Citec would also manage a helpdesk and five third-party providers of IT products and services to Education Queensland, including ISPs, carriage providers and equipment providers, Shaw said.

Rainbird said the Xstrata deal covered 11 sites -- including locations in Argentina as well as Australia. Citec was managing Xstrata's WAN and providing ISDN backup for the network. Xstrata's WAN ran frame relay with an ATM core.

Rainbird said Citec turnover had held reasonably steady at $120 million for the 2003-04 tax year. However, IDC had tipped the company to grow 10 percent in the next year, and that Citec expected to report a turnover of $127 million for the coming year.

“We had seen a bit of a drop-off in revenue -- well, actually it was more like it was flat -- but what we've been doing is making sure we are only renewing and securing good business,” he said.

Citec reported a $600,000 loss before tax for the 2002-03 tax year.
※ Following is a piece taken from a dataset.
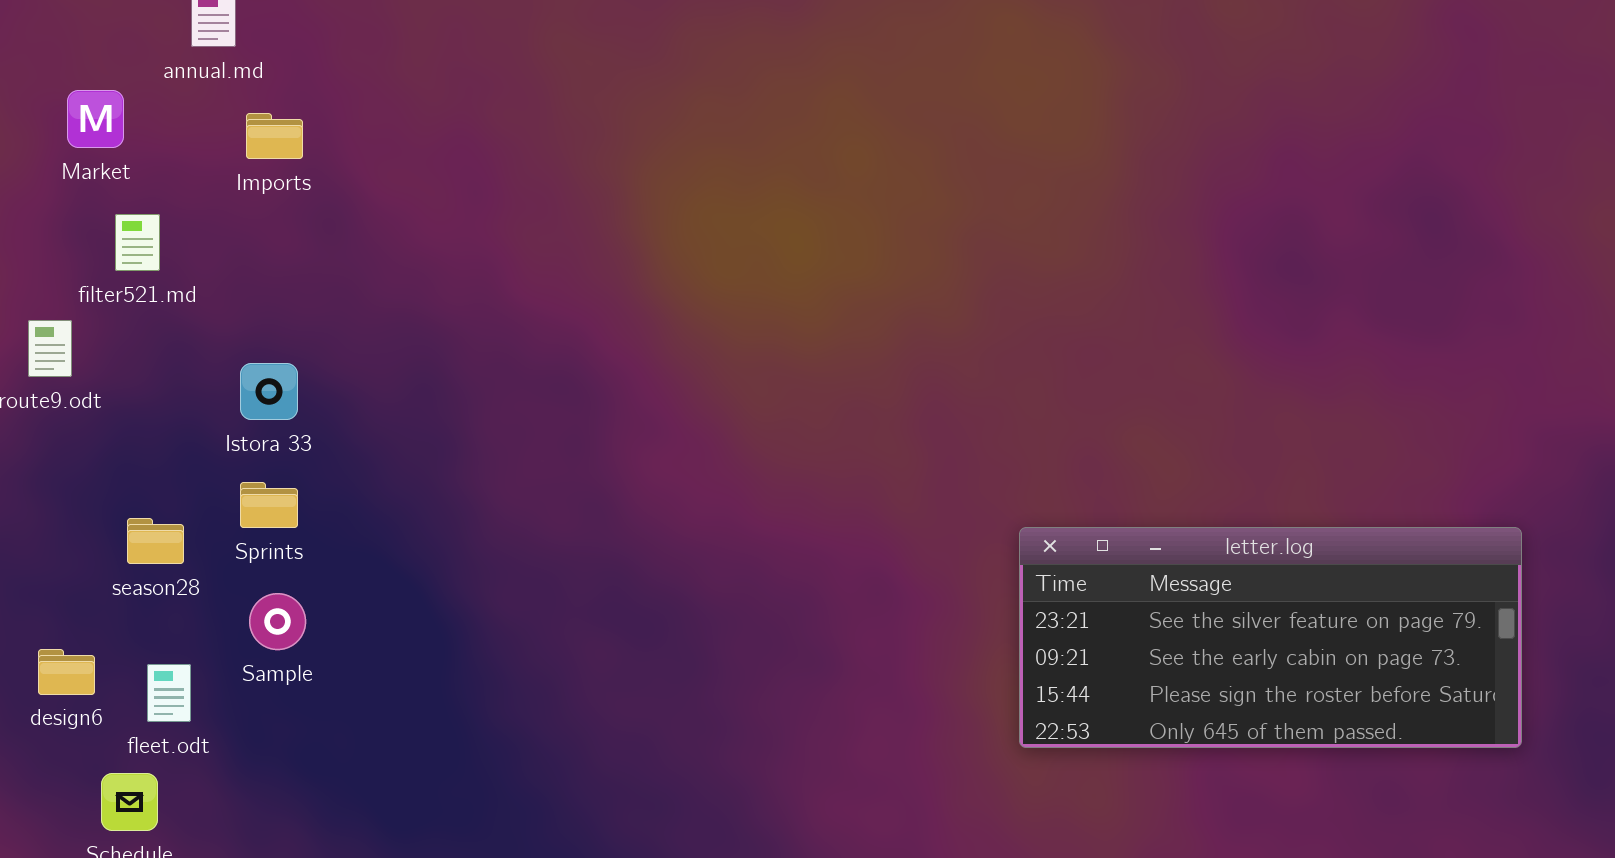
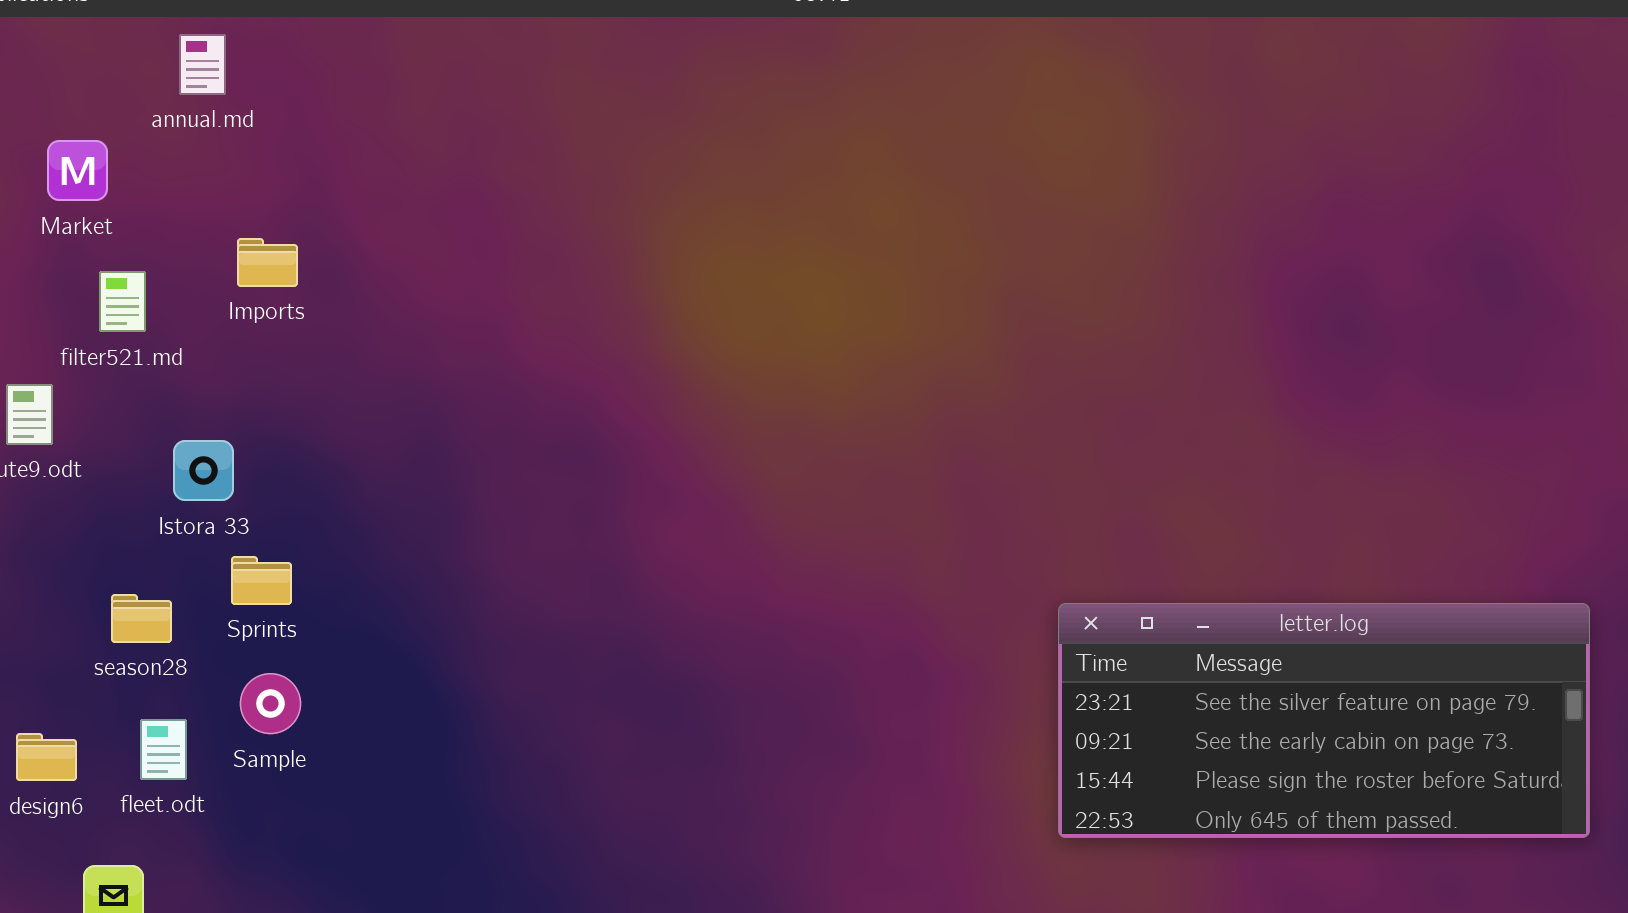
Imports: [246,113,303,159] -> [237,238,298,287], moved
Istora 33: [240,363,298,420] -> [173,440,234,501], moved
fleet.odt: [147,664,191,722] -> [140,719,187,780], moved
In 2003-04, the service provider reported a relatively healthy $2.5 million profit before tax.

The company also recently won similar deals with Rabobank, Sydney Water and Orix, Rainbird said.

Critical in Citec's success had been its SLA focus. Education in particular had benefited from what Rainbird called Citec's “mature” SLA approach, he said.

“We use a more mature KPI for the SLA,” Rainbird said. For example, appropriate customer satisfaction levels would be nutted out and agreed between vendor and supplier.

In education, that approach worked well, partly because it resembled methodologies already used by schools to assess their own performance for the parents of their pupils, he said.

Its SAP business was also going well, Rainbird said.

Infrastructure managed services was a “pretty competitive market”, he conceded, but was Citec's core business and the provider had worked hard to build good relationships with its customers resulting in a high rate of renewed business.

“What we have seen is an increase from our clients in terms of taking up more product sets [from us],” Rainbird said. “Our competitive advantage is that we're local.”

The company -- which has offices in Brisbane, Melbourne, Canberra and Sydney and some 650 staff -- had high hopes for a good year, he said, especially as the trend for selective sourcing continued.

“Infrastructure management is around 40 percent of our business,” Rainbird said. “We run one of the largest networks in Australia. We have a large frame relay network on which we have rolled out IP over frame. We think that's an emerging trend.”